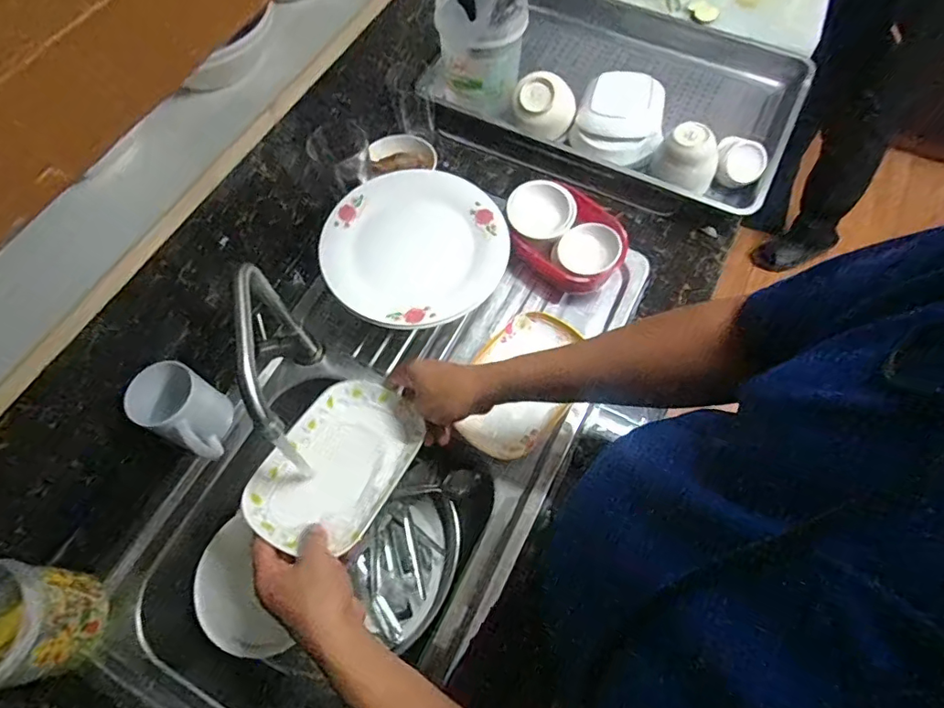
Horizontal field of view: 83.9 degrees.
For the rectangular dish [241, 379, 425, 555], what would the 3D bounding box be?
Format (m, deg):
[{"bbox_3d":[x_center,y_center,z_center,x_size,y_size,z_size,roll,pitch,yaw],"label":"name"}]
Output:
[{"bbox_3d":[-0.149,0.122,0.590,0.137,0.030,0.202,25,52,11],"label":"rectangular dish"}]

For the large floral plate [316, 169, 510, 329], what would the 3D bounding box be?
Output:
[{"bbox_3d":[-0.077,-0.142,0.695,0.238,0.022,0.234,0,64,1],"label":"large floral plate"}]

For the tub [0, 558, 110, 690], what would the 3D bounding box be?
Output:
[{"bbox_3d":[-0.457,0.270,0.526,0.106,0.113,0.109,-3,64,-1],"label":"tub"}]

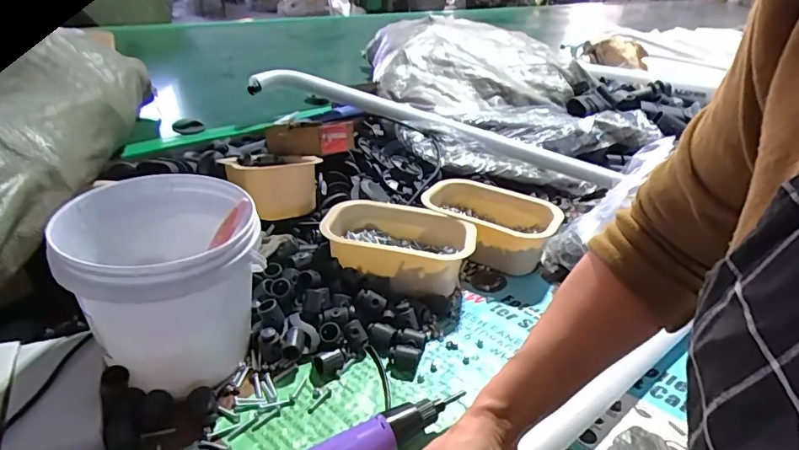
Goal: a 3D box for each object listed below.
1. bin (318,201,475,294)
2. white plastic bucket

_ASSIGNMENT_
Write out, word for word, the line containing "For the rectangular" and each line after it to the end of the data, and nothing more. Drop the pictures.

_RESPONSE TO THE TASK_
For the rectangular dish [241, 379, 425, 555], what would the 3D bounding box be?
Format (m, deg):
[{"bbox_3d":[x_center,y_center,z_center,x_size,y_size,z_size,roll,pitch,yaw],"label":"name"}]
Output:
[{"bbox_3d":[-0.149,0.122,0.590,0.137,0.030,0.202,25,52,11],"label":"rectangular dish"}]

For the large floral plate [316, 169, 510, 329], what would the 3D bounding box be?
Output:
[{"bbox_3d":[-0.077,-0.142,0.695,0.238,0.022,0.234,0,64,1],"label":"large floral plate"}]

For the tub [0, 558, 110, 690], what would the 3D bounding box be?
Output:
[{"bbox_3d":[-0.457,0.270,0.526,0.106,0.113,0.109,-3,64,-1],"label":"tub"}]

Goal: a 3D box for each object listed below.
1. bin (318,201,475,294)
2. white plastic bucket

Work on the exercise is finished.